**Text extract**
○ ○ ○ ○

Maybe we care about things even less than the average South Asian
which gives our national character a distinct irresponsible irrepressible
side. We are the epitome of "nava gilunath baan choon'', the
racy use of idiom never fully translatable -- but roughly you could
say it means "the ship sinks but the band keeps on chiming.''
The
most annoying facet of this national character however is not exactly
the Sri Lankan indifference towards avoiding war and mayhem -- but
more importantly, our indifference towards improving our economic
conditions. Jayadeva Uyangoda may allude to this but his central
thesis is that Sri Lankan leaders are incapable of knocking together
an innovative agenda for ensuring a lasting peace. But even more
shocking to me is the fact that our national character seems to
be masochistic, talking at least in terms of economic well being
and betterment of the general quality of life. Not making peace
with each other is part of that tendency.
A
recent interview that I did with the Prime Minister may say something
of this side of our national proclivity. When asked about the plans
for economic development infrastructure and highway development,
the Prime Minister gave the distinct impression that he has not
thought about such things or is still in the process of thinking
about them. His answers were improvised and came right off the top
of his head. He said things like "I think there is a plan for
a Skytrain in Colombo.'' (!) He also said "you mean do we have
a plan for the economy?'' when prodded about his government's plans
for revving up the country's growth engine.
The
JVP is cannily thinking of the rural economy - - and the Tank reconstruction
effort if it succeeds will be a watershed event in planned economic
activity, no pun intended. But the JVP's main plank is definitely
not economics.
The
JVP's determination is to expand its political juggernaut by championing
causes that can be whipped up by mob oratory and populist appeal.
Here of course the JVP is playing its old time-worn card. But in
the process the JVP is cutting the ground from under its own feet
-- and it seems in this sense its leaders are incapable of accurately
ratiocinating the political equation of the day.

○ ○ ○ ○

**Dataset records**

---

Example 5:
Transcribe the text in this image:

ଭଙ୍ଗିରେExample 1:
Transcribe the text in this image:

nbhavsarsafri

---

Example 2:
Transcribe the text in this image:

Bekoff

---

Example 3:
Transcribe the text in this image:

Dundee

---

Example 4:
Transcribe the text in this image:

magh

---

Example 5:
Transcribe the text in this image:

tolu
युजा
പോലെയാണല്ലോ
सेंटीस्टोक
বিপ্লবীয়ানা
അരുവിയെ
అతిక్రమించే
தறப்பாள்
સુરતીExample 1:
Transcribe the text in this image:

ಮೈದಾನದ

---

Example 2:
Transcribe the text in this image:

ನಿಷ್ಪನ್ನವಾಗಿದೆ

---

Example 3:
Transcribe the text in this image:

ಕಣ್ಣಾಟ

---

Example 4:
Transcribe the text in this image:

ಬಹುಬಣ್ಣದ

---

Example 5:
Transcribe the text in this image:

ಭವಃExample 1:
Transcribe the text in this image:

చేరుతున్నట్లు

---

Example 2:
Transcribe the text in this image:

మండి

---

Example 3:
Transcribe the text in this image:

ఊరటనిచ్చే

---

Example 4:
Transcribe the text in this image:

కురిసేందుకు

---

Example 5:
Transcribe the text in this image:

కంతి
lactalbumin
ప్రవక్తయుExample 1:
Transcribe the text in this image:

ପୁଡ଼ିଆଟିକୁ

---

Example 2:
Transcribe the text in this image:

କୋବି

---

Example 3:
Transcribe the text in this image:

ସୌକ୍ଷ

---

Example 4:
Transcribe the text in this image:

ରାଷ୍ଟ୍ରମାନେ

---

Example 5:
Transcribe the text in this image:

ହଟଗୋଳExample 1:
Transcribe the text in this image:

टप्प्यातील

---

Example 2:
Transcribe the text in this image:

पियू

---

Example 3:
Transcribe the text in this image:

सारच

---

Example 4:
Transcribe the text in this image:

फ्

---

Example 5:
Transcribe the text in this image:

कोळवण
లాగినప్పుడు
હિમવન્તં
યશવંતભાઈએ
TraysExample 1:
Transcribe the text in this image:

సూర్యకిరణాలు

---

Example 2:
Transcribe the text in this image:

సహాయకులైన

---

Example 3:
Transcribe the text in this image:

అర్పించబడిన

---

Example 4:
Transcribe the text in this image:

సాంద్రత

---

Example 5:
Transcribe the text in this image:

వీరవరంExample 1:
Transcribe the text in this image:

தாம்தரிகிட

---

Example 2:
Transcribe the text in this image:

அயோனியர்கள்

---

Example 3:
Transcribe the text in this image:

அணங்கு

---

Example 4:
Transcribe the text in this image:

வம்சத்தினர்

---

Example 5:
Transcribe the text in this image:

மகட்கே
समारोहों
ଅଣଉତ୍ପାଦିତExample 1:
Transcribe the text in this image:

○ ○ ○ ○

**To be done**
1/ Please update the passage on Sri Lanka's national character, starting with "Here of course" and going on through "of the day.", so that "political equation" becomes "political balance".
2/ Copy out each sentence in the passage on Sri Lanka's national character that mentions the JVP.

**Replies**
1/
Here of course the JVP is playing its old time-worn card. But in
the process the JVP is cutting the ground from under its own feet
-- and it seems in this sense its leaders are incapable of accurately
ratiocinating the political balance of the day.

2/
1. The JVP is cannily thinking of the rural economy - - and the Tank reconstruction effort if it succeeds will be a watershed event in planned economic activity, no pun intended.
2. But the JVP's main plank is definitely not economics.
3. The JVP's determination is to expand its political juggernaut by championing causes that can be whipped up by mob oratory and populist appeal.
4. Here of course the JVP is playing its old time-worn card.
5. But in the process the JVP is cutting the ground from under its own feet -- and it seems in this sense its leaders are incapable of accurately ratiocinating the political equation of the day.